下にある日本とシンガポールのホラー対決の文章から、「作品は5分間。同じ主演女優で、制作費50万円で制作期間は5日間。という共通条件。」から「よね、「ノロイ」見てないし。」までをすべて、一字も変えずに書き写してもらえますか。

> _本文_:
========================================================================

日本VSシンガポール ホラー対決
活動報告のつもりで書いていて、やっぱり長くなっちゃったのでこちらに掲載。
土曜深夜(日曜0時)いつもなら「ケータイ大喜利」を見ている時間帯、番組表を見たら「あ、こっちの方が面白そう」と「Asian Ace」を見ました。
毎回日本とアジアの国の様々な分野のエースが対決するこの番組、今回のテーマは
「 日本 VS シンガポール ホラームービー対決 」
でした。
作品は5分間。同じ主演女優で、制作費50万円で制作期間は5日間。という共通条件。
先週は気づかず見逃しちゃったんですが先攻の日本で、日本代表は白石晃士監督。
「ノロイ」の監督で、今や「パラノーマル・アクティビティー」でお馴染み「フェイク・ドキュメンタリー」の手法を得意とする監督です。……と言いつつよく知らないんですよね、「ノロイ」見てないし。

========================================================================

> _データ部分_:
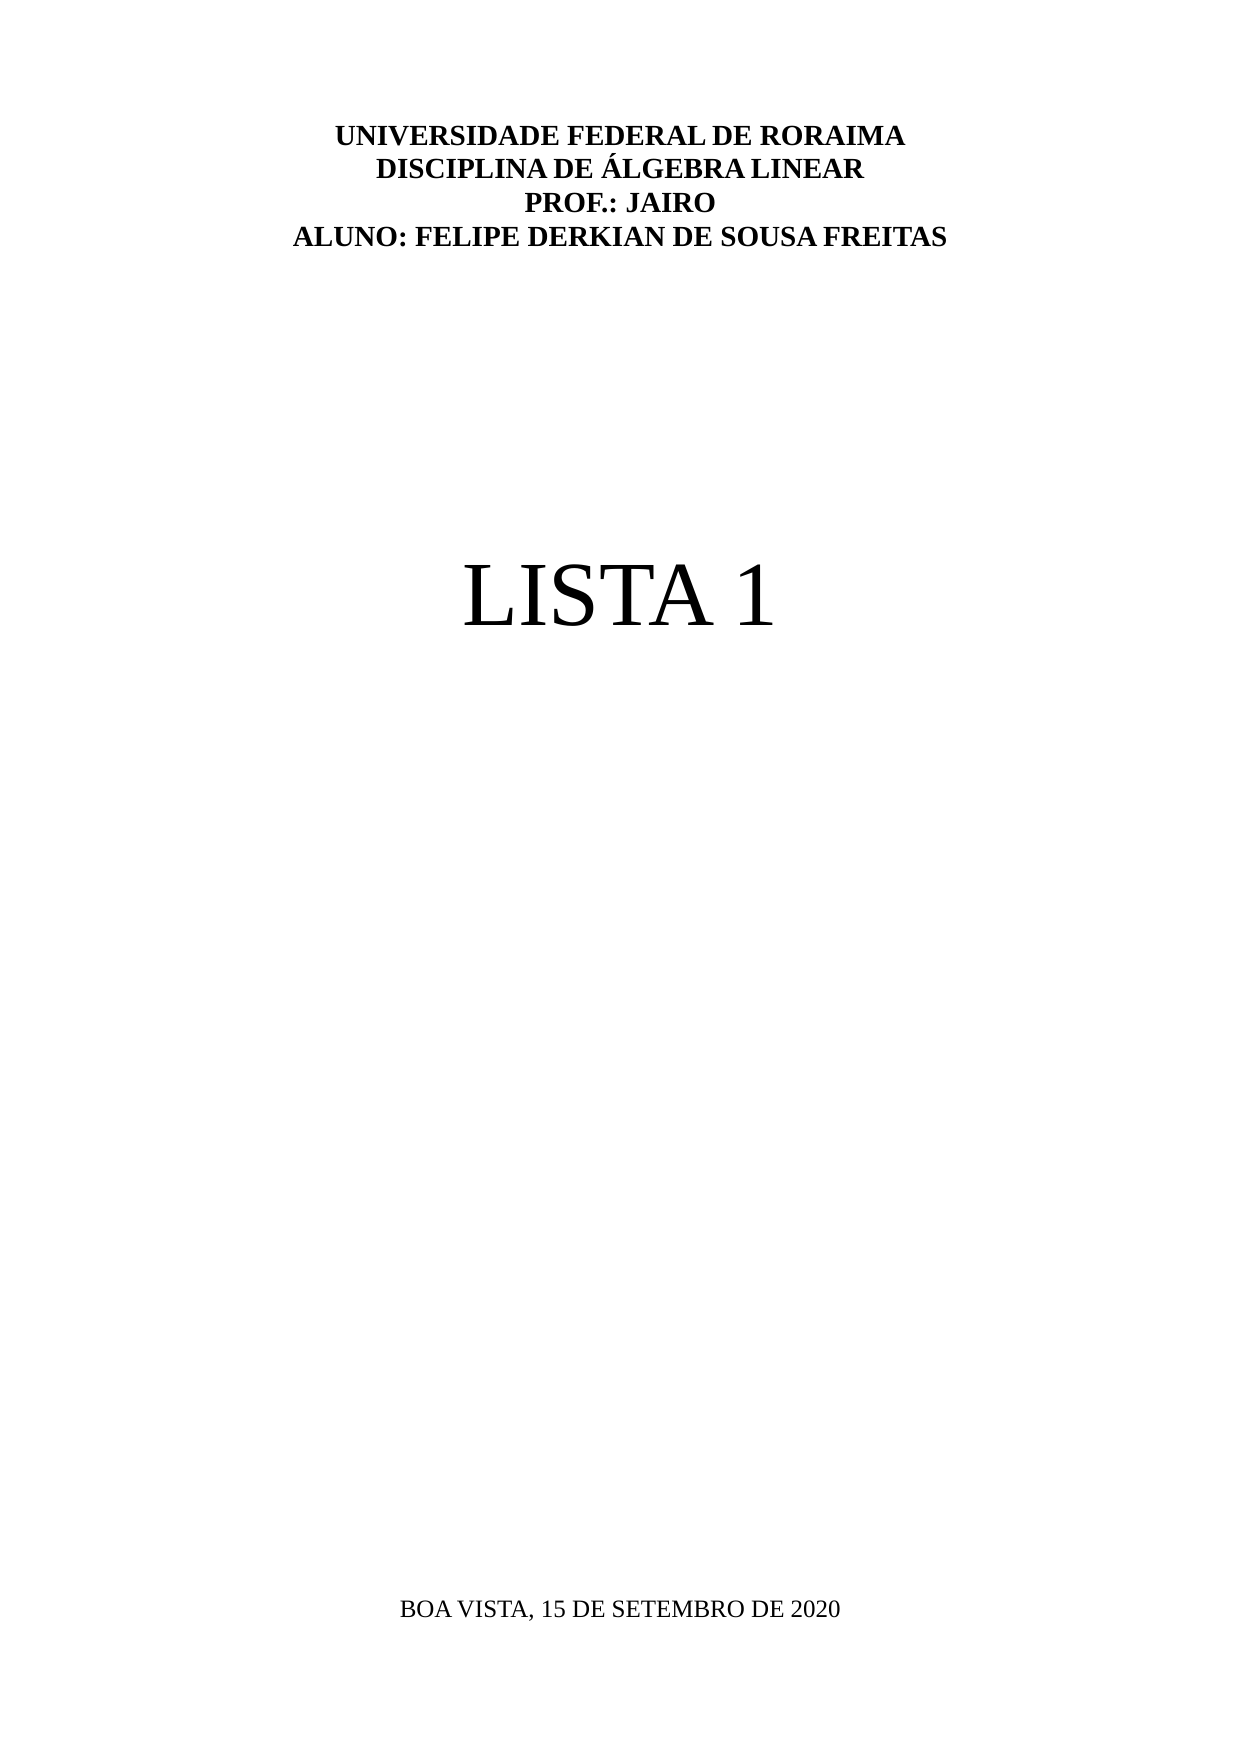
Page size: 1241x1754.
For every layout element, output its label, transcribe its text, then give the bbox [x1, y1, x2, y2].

========================================================================

> _解答_:
作品は5分間。同じ主演女優で、制作費50万円で制作期間は5日間。という共通条件。
先週は気づかず見逃しちゃったんですが先攻の日本で、日本代表は白石晃士監督。
「ノロイ」の監督で、今や「パラノーマル・アクティビティー」でお馴染み「フェイク・ドキュメンタリー」の手法を得意とする監督です。……と言いつつよく知らないんですよね、「ノロイ」見てないし。